• _Listed entries_

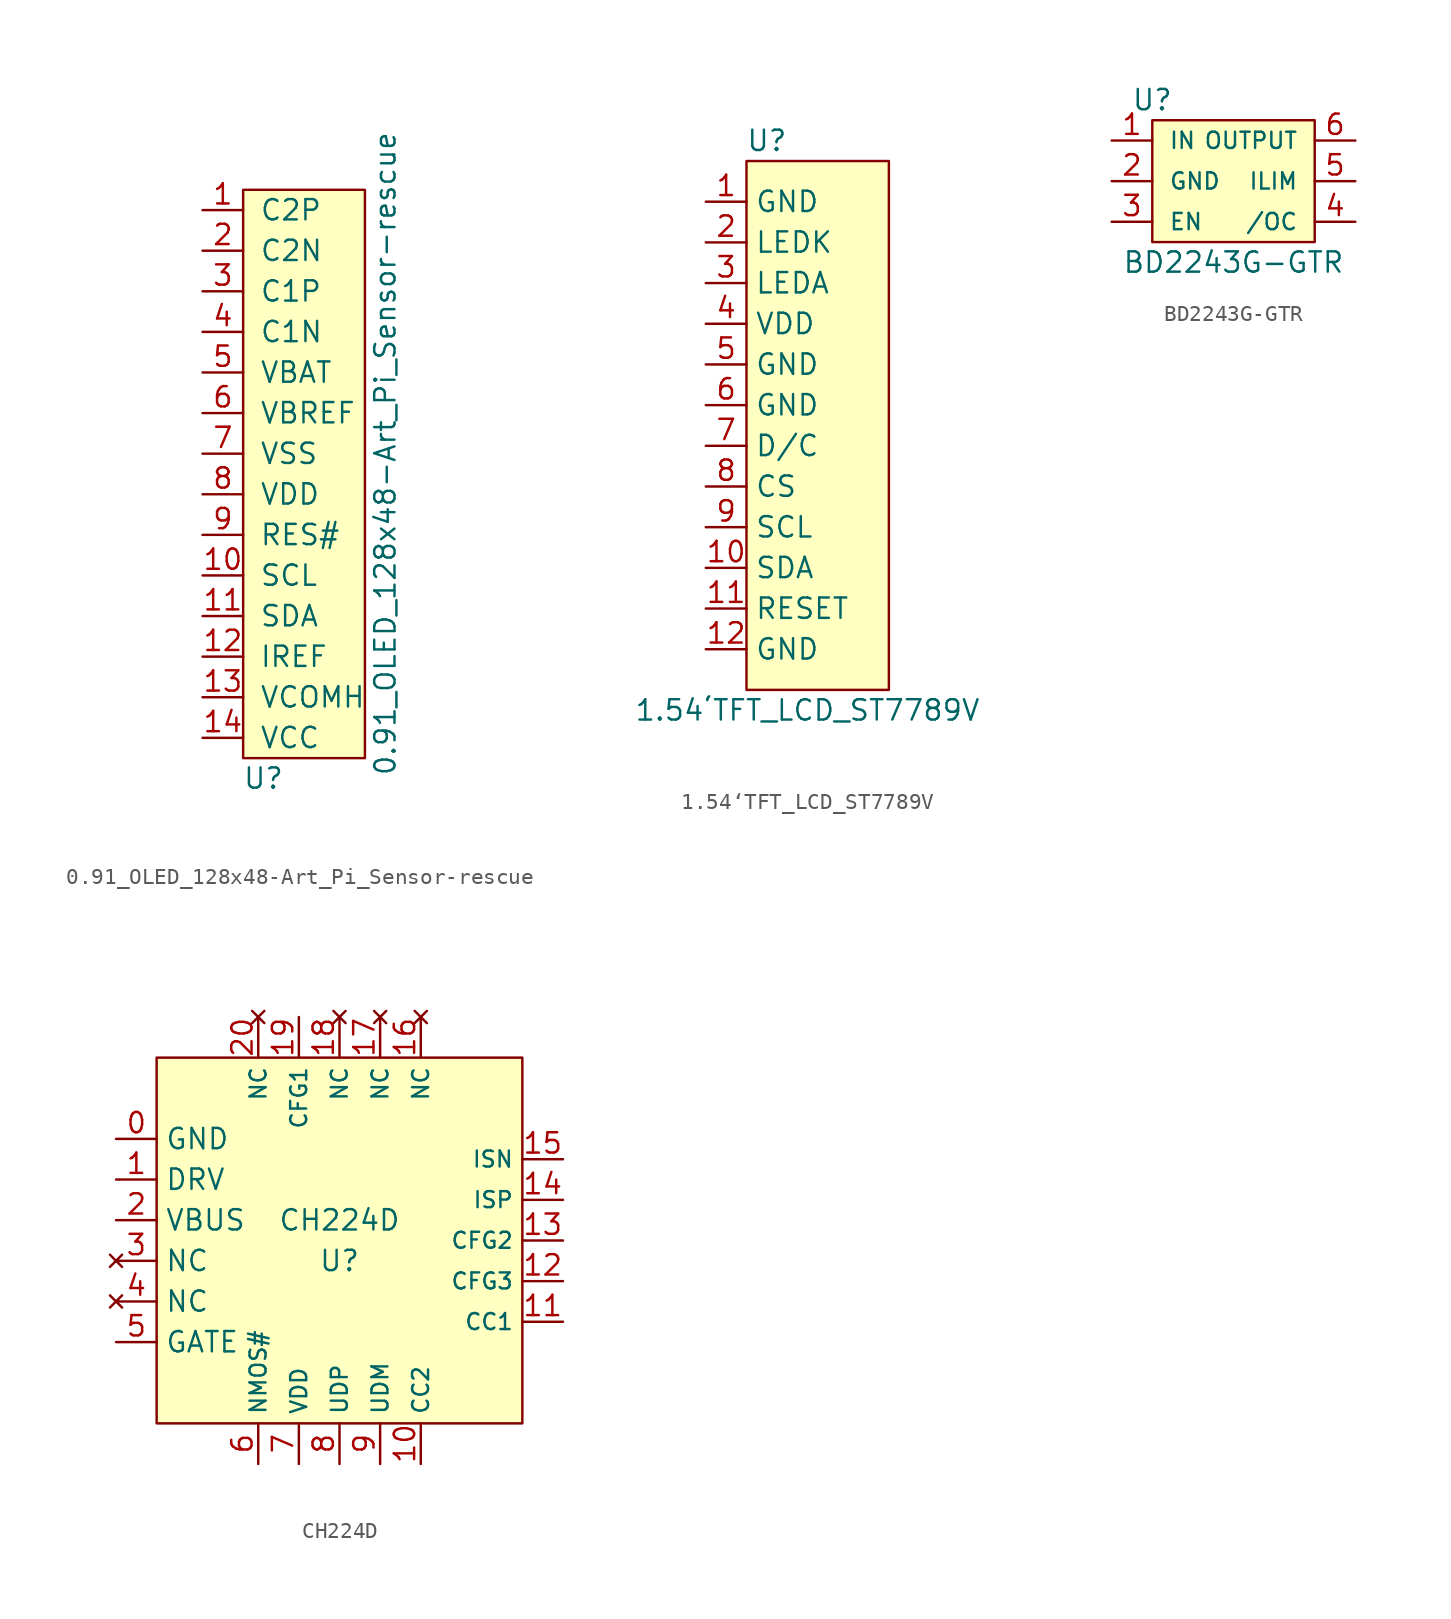
<source format=kicad_sym>
(kicad_symbol_lib
  (version 20211014)
  (generator kicad_symbol_editor)
  (symbol "0.91_OLED_128x48-Art_Pi_Sensor-rescue"
    (pin_names
      (offset 1.016))
    (property "Reference" "U"
      (at 1.27 -22.86 0)
      (effects (font (size 1.27 1.27))))
    (property "Value" "0.91_OLED_128x48-Art_Pi_Sensor-rescue"
      (at 8.89 -2.54 90)
      (effects (font (size 1.27 1.27))))
    (symbol "0.91_OLED_128x48-Art_Pi_Sensor-rescue_0_1"
      (rectangle (start 0 13.97) (end 7.62 -21.59) (stroke (width 0) (type default) (color 0 0 0 0)) (fill (type background))))
    (symbol "0.91_OLED_128x48-Art_Pi_Sensor-rescue_1_1"
      (pin bidirectional line (at -2.54 12.7 0) (length 2.54) (name "C2P" (effects (font (size 1.27 1.27)))) (number "1" (effects (font (size 1.27 1.27)))))
      (pin bidirectional line (at -2.54 -10.16 0) (length 2.54) (name "SCL" (effects (font (size 1.27 1.27)))) (number "10" (effects (font (size 1.27 1.27)))))
      (pin bidirectional line (at -2.54 -12.7 0) (length 2.54) (name "SDA" (effects (font (size 1.27 1.27)))) (number "11" (effects (font (size 1.27 1.27)))))
      (pin bidirectional line (at -2.54 -15.24 0) (length 2.54) (name "IREF" (effects (font (size 1.27 1.27)))) (number "12" (effects (font (size 1.27 1.27)))))
      (pin bidirectional line (at -2.54 -17.78 0) (length 2.54) (name "VCOMH" (effects (font (size 1.27 1.27)))) (number "13" (effects (font (size 1.27 1.27)))))
      (pin bidirectional line (at -2.54 -20.32 0) (length 2.54) (name "VCC" (effects (font (size 1.27 1.27)))) (number "14" (effects (font (size 1.27 1.27)))))
      (pin bidirectional line (at -2.54 10.16 0) (length 2.54) (name "C2N" (effects (font (size 1.27 1.27)))) (number "2" (effects (font (size 1.27 1.27)))))
      (pin bidirectional line (at -2.54 7.62 0) (length 2.54) (name "C1P" (effects (font (size 1.27 1.27)))) (number "3" (effects (font (size 1.27 1.27)))))
      (pin bidirectional line (at -2.54 5.08 0) (length 2.54) (name "C1N" (effects (font (size 1.27 1.27)))) (number "4" (effects (font (size 1.27 1.27)))))
      (pin bidirectional line (at -2.54 2.54 0) (length 2.54) (name "VBAT" (effects (font (size 1.27 1.27)))) (number "5" (effects (font (size 1.27 1.27)))))
      (pin bidirectional line (at -2.54 0 0) (length 2.54) (name "VBREF" (effects (font (size 1.27 1.27)))) (number "6" (effects (font (size 1.27 1.27)))))
      (pin bidirectional line (at -2.54 -2.54 0) (length 2.54) (name "VSS" (effects (font (size 1.27 1.27)))) (number "7" (effects (font (size 1.27 1.27)))))
      (pin bidirectional line (at -2.54 -5.08 0) (length 2.54) (name "VDD" (effects (font (size 1.27 1.27)))) (number "8" (effects (font (size 1.27 1.27)))))
      (pin bidirectional line (at -2.54 -7.62 0) (length 2.54) (name "RES#" (effects (font (size 1.27 1.27)))) (number "9" (effects (font (size 1.27 1.27)))))))
  (symbol "1.54‘TFT_LCD_ST7789V"
    (property "Reference" "U"
      (at 1.27 17.78 0)
      (effects (font (size 1.27 1.27))))
    (property "Value" "1.54‘TFT_LCD_ST7789V"
      (at 3.81 -17.78 0)
      (effects (font (size 1.27 1.27))))
    (symbol "1.54‘TFT_LCD_ST7789V_0_1"
      (rectangle (start 0 16.51) (end 8.89 -16.51) (stroke (width 0) (type default) (color 0 0 0 0)) (fill (type background))))
    (symbol "1.54‘TFT_LCD_ST7789V_1_1"
      (pin power_out line (at -2.54 13.97 0) (length 2.54) (name "GND" (effects (font (size 1.27 1.27)))) (number "1" (effects (font (size 1.27 1.27)))))
      (pin bidirectional line (at -2.54 -8.89 0) (length 2.54) (name "SDA" (effects (font (size 1.27 1.27)))) (number "10" (effects (font (size 1.27 1.27)))))
      (pin input line (at -2.54 -11.43 0) (length 2.54) (name "RESET" (effects (font (size 1.27 1.27)))) (number "11" (effects (font (size 1.27 1.27)))))
      (pin power_out line (at -2.54 -13.97 0) (length 2.54) (name "GND" (effects (font (size 1.27 1.27)))) (number "12" (effects (font (size 1.27 1.27)))))
      (pin power_out line (at -2.54 11.43 0) (length 2.54) (name "LEDK" (effects (font (size 1.27 1.27)))) (number "2" (effects (font (size 1.27 1.27)))))
      (pin power_in line (at -2.54 8.89 0) (length 2.54) (name "LEDA" (effects (font (size 1.27 1.27)))) (number "3" (effects (font (size 1.27 1.27)))))
      (pin power_in line (at -2.54 6.35 0) (length 2.54) (name "VDD" (effects (font (size 1.27 1.27)))) (number "4" (effects (font (size 1.27 1.27)))))
      (pin power_out line (at -2.54 3.81 0) (length 2.54) (name "GND" (effects (font (size 1.27 1.27)))) (number "5" (effects (font (size 1.27 1.27)))))
      (pin power_out line (at -2.54 1.27 0) (length 2.54) (name "GND" (effects (font (size 1.27 1.27)))) (number "6" (effects (font (size 1.27 1.27)))))
      (pin input line (at -2.54 -1.27 0) (length 2.54) (name "D/C" (effects (font (size 1.27 1.27)))) (number "7" (effects (font (size 1.27 1.27)))))
      (pin input line (at -2.54 -3.81 0) (length 2.54) (name "CS" (effects (font (size 1.27 1.27)))) (number "8" (effects (font (size 1.27 1.27)))))
      (pin input line (at -2.54 -6.35 0) (length 2.54) (name "SCL" (effects (font (size 1.27 1.27)))) (number "9" (effects (font (size 1.27 1.27)))))))
  (symbol "BD2243G-GTR"
    (pin_names
      (offset 1.016))
    (property "Reference" "U"
      (at -5.08 5.08 0)
      (effects (font (size 1.27 1.27))))
    (property "Value" "BD2243G-GTR"
      (at 0 -5.08 0)
      (effects (font (size 1.27 1.27))))
    (symbol "BD2243G-GTR_0_1"
      (rectangle (start -5.08 -3.81) (end 5.08 3.81) (stroke (width 0) (type default) (color 0 0 0 0)) (fill (type background))))
    (symbol "BD2243G-GTR_1_1"
      (pin power_in line (at -7.62 2.54 0) (length 2.54) (name "IN" (effects (font (size 1.016 1.016)))) (number "1" (effects (font (size 1.27 1.27)))))
      (pin power_out line (at -7.62 0 0) (length 2.54) (name "GND" (effects (font (size 1.016 1.016)))) (number "2" (effects (font (size 1.27 1.27)))))
      (pin input line (at -7.62 -2.54 0) (length 2.54) (name "EN" (effects (font (size 1.016 1.016)))) (number "3" (effects (font (size 1.27 1.27)))))
      (pin input line (at 7.62 -2.54 180) (length 2.54) (name "/OC" (effects (font (size 1.016 1.016)))) (number "4" (effects (font (size 1.27 1.27)))))
      (pin input line (at 7.62 0 180) (length 2.54) (name "ILIM" (effects (font (size 1.016 1.016)))) (number "5" (effects (font (size 1.27 1.27)))))
      (pin power_out line (at 7.62 2.54 180) (length 2.54) (name "OUTPUT" (effects (font (size 1.016 1.016)))) (number "6" (effects (font (size 1.27 1.27)))))))
  (symbol "CH224D"
    (property "Reference" "U"
      (at 0 -1.27 0)
      (effects (font (size 1.27 1.27))))
    (property "Value" "CH224D"
      (at 0 1.27 0)
      (effects (font (size 1.27 1.27))))
    (symbol "CH224D_0_1"
      (rectangle (start -11.43 11.43) (end 11.43 -11.43) (stroke (width 0) (type default) (color 0 0 0 0)) (fill (type background))))
    (symbol "CH224D_1_1"
      (pin power_in line (at -13.97 6.35 0) (length 2.54) (name "GND" (effects (font (size 1.27 1.27)))) (number "0" (effects (font (size 1.27 1.27)))))
      (pin bidirectional line (at -13.97 3.81 0) (length 2.54) (name "DRV" (effects (font (size 1.27 1.27)))) (number "1" (effects (font (size 1.27 1.27)))))
      (pin bidirectional line (at 5.08 -13.97 90) (length 2.54) (name "CC2" (effects (font (size 1 1)))) (number "10" (effects (font (size 1.27 1.27)))))
      (pin bidirectional line (at 13.97 -5.08 180) (length 2.54) (name "CC1" (effects (font (size 1 1)))) (number "11" (effects (font (size 1.27 1.27)))))
      (pin bidirectional line (at 13.97 -2.54 180) (length 2.54) (name "CFG3" (effects (font (size 1 1)))) (number "12" (effects (font (size 1.27 1.27)))))
      (pin bidirectional line (at 13.97 0 180) (length 2.54) (name "CFG2" (effects (font (size 1 1)))) (number "13" (effects (font (size 1.27 1.27)))))
      (pin bidirectional line (at 13.97 2.54 180) (length 2.54) (name "ISP" (effects (font (size 1 1)))) (number "14" (effects (font (size 1.27 1.27)))))
      (pin bidirectional line (at 13.97 5.08 180) (length 2.54) (name "ISN" (effects (font (size 1 1)))) (number "15" (effects (font (size 1.27 1.27)))))
      (pin no_connect line (at 5.08 13.97 270) (length 2.54) (name "NC" (effects (font (size 1 1)))) (number "16" (effects (font (size 1.27 1.27)))))
      (pin no_connect line (at 2.54 13.97 270) (length 2.54) (name "NC" (effects (font (size 1 1)))) (number "17" (effects (font (size 1.27 1.27)))))
      (pin no_connect line (at 0 13.97 270) (length 2.54) (name "NC" (effects (font (size 1 1)))) (number "18" (effects (font (size 1.27 1.27)))))
      (pin bidirectional line (at -2.54 13.97 270) (length 2.54) (name "CFG1" (effects (font (size 1 1)))) (number "19" (effects (font (size 1.27 1.27)))))
      (pin power_in line (at -13.97 1.27 0) (length 2.54) (name "VBUS" (effects (font (size 1.27 1.27)))) (number "2" (effects (font (size 1.27 1.27)))))
      (pin no_connect line (at -5.08 13.97 270) (length 2.54) (name "NC" (effects (font (size 1 1)))) (number "20" (effects (font (size 1.27 1.27)))))
      (pin no_connect line (at -13.97 -1.27 0) (length 2.54) (name "NC" (effects (font (size 1.27 1.27)))) (number "3" (effects (font (size 1.27 1.27)))))
      (pin no_connect line (at -13.97 -3.81 0) (length 2.54) (name "NC" (effects (font (size 1.27 1.27)))) (number "4" (effects (font (size 1.27 1.27)))))
      (pin bidirectional line (at -13.97 -6.35 0) (length 2.54) (name "GATE" (effects (font (size 1.27 1.27)))) (number "5" (effects (font (size 1.27 1.27)))))
      (pin bidirectional line (at -5.08 -13.97 90) (length 2.54) (name "NMOS#" (effects (font (size 1 1)))) (number "6" (effects (font (size 1.27 1.27)))))
      (pin power_out line (at -2.54 -13.97 90) (length 2.54) (name "VDD" (effects (font (size 1 1)))) (number "7" (effects (font (size 1.27 1.27)))))
      (pin bidirectional line (at 0 -13.97 90) (length 2.54) (name "UDP" (effects (font (size 1 1)))) (number "8" (effects (font (size 1.27 1.27)))))
      (pin bidirectional line (at 2.54 -13.97 90) (length 2.54) (name "UDM" (effects (font (size 1 1)))) (number "9" (effects (font (size 1.27 1.27))))))))
</source>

• _Task item_
Send back exactly the lines of the listing above starting at the one with "(rectangle (start -11.43" and ending at the one with "(pin power_in line (at -13.97 6.35", inclusive, and no others.

• _Task answer_
      (rectangle (start -11.43 11.43) (end 11.43 -11.43) (stroke (width 0) (type default) (color 0 0 0 0)) (fill (type background))))
    (symbol "CH224D_1_1"
      (pin power_in line (at -13.97 6.35 0) (length 2.54) (name "GND" (effects (font (size 1.27 1.27)))) (number "0" (effects (font (size 1.27 1.27)))))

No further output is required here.